I have added the limit options but they dont seem to take affect
i have the monitor in there but it does not help as the script just slows down and locksup the machine
it seems to just goble up like 50gig of swap disk then kill the machine
i think the problem is that as it crops each tile it keeps them in memory. What i think i needs is for it to write each tile to disk as it creates it not store them all up in memory.
here is the script so far
#!/bin/bash
file=$1
function tile() {
convert -monitor -limit memory 2GiB -limit map 2GiB -limit area 2GB $file -scale ${s}%x -crop 256x256 \
-set filename:tile "%[fx:page.x/256]_%[fx:page.y/256]" \
+repage +adjoin "${file%.*}_${s}_%[filename:tile].png"
}
s=100
tile
s=50
tile
After a lot more digging and some help from the guys on the ImageMagick forum I managed to get it working.
The trick to getting it working is the .mpc format. Since this is the native image format used by ImageMagick it does not need to convert the initial image, it just cuts out the piece that it needs. This is the case with the second script I setup.
Lets say you have a 50000x50000 .tif image called myLargeImg.tif. First convert it to the native image format using the following command:
convert -monitor -limit area 2mb myLargeImg.tif myLargeImg.mpc
Then, run the bellow bash script that will create the tiles. Create a file named tiler.sh in the same folder as the mpc image and put the below script:
#!/bin/bash
src=$1
width=`identify -format %w $src`
limit=$[$width / 256]
echo "count = $limit * $limit = "$((limit * limit))" tiles"
limit=$((limit-1))
for x in `seq 0 $limit`; do
for y in `seq 0 $limit`; do
tile=tile-$x-$y.png
echo -n $tile
w=$((x * 256))
h=$((y * 256))
convert -debug cache -monitor $src -crop 256x256+$w+$h $tile
done
done
In your console/terminal run the below command and watch the tiles appear one at at time into your folder.
sh ./tiler.sh myLargeImg.mpc
libvips has an operator that can do exactly what you want very quickly. There's a chapter in the docs introducing dzsave and explaining how it works.
It can also do it in relatively little memory: I regularly process 200,000 x 200,000 pixel slide images using less than 1GB of memory.
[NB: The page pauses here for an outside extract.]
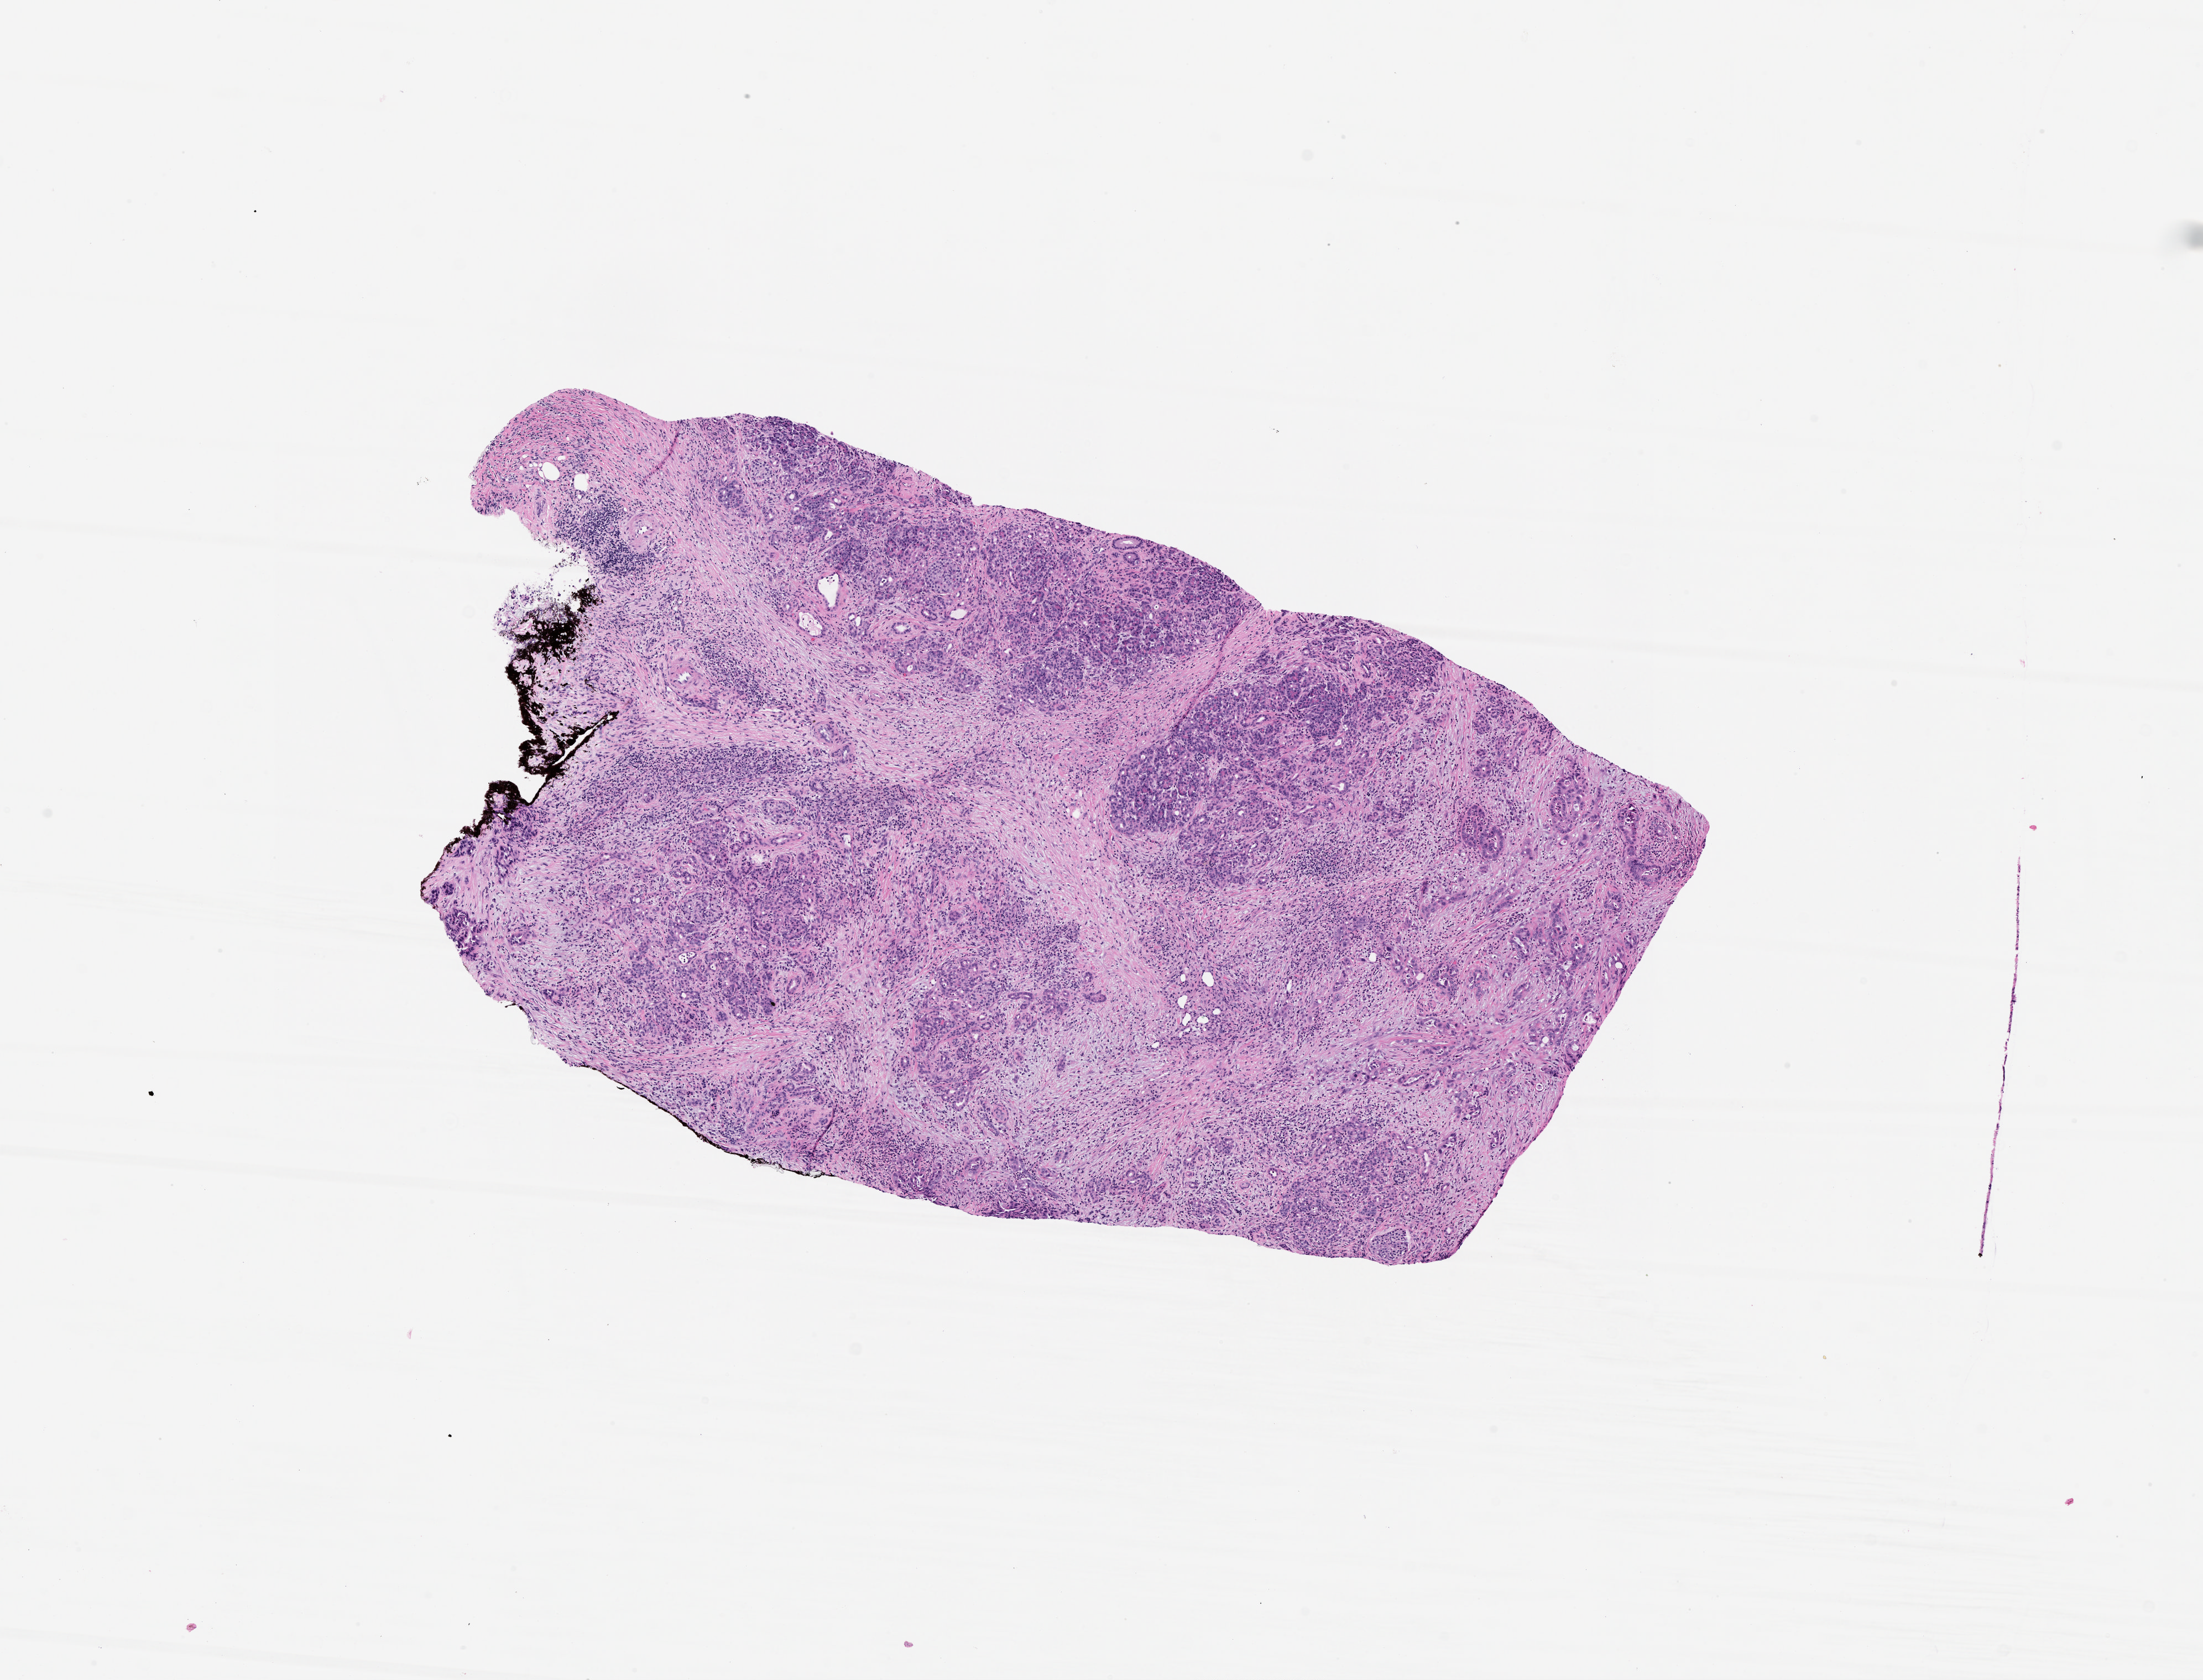
H&E whole-slide image — a low-resolution overview of the entire scanned area, about 8.0 x 6.1 mm; tumour tissue sample, sampled site: pancreas. 85-year-old female patient. Slide review estimates, as recorded: tumour nuclei 1%, necrosis 0%.
Diagnosis: Infiltrating duct carcinoma, NOS.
See this answer, but briefly:
$ time convert -crop 512x512 +repage huge.tif x/image_out_%d.tif
real 0m5.623s
user 0m2.060s
sys 0m2.148s
$ time vips dzsave huge.tif x --depth one --tile-size 512 --overlap 0 --suffix .tif
real 0m1.643s
user 0m1.668s
sys 0m1.000s
You may try to use gdal_translate utility from GDAL project. Don't get scared off by the "geospatial" in the project name. GDAL is an advanced library for access and processing of raster data from various formats. It is dedicated to geospatial users, but it can be used to process regular images as well, without any problems.
Here is simple script to generate 256x256 pixel tiles from large in.tif file of dimensions 40000x40000 pixels:
#!/bin/bash
width=40000
height=40000
y=0
while [ $y -lt $height ]
do
x=0
while [ $x -lt $width ]
do
outtif=t_${y}_$x.tif
gdal_translate -srcwin $x $y 256 256 in.tif $outtif
let x=$x+256
done
let y=$y+256
done
GDAL binaries are available for most Unix-like systems as well as Windows are downloadable.
ImageMagick is simply not made for this kind of task. In situations like yours I recommend using the VIPS library and the associated frontend Nip2
VIPS has been designed specifically to deal with very large images.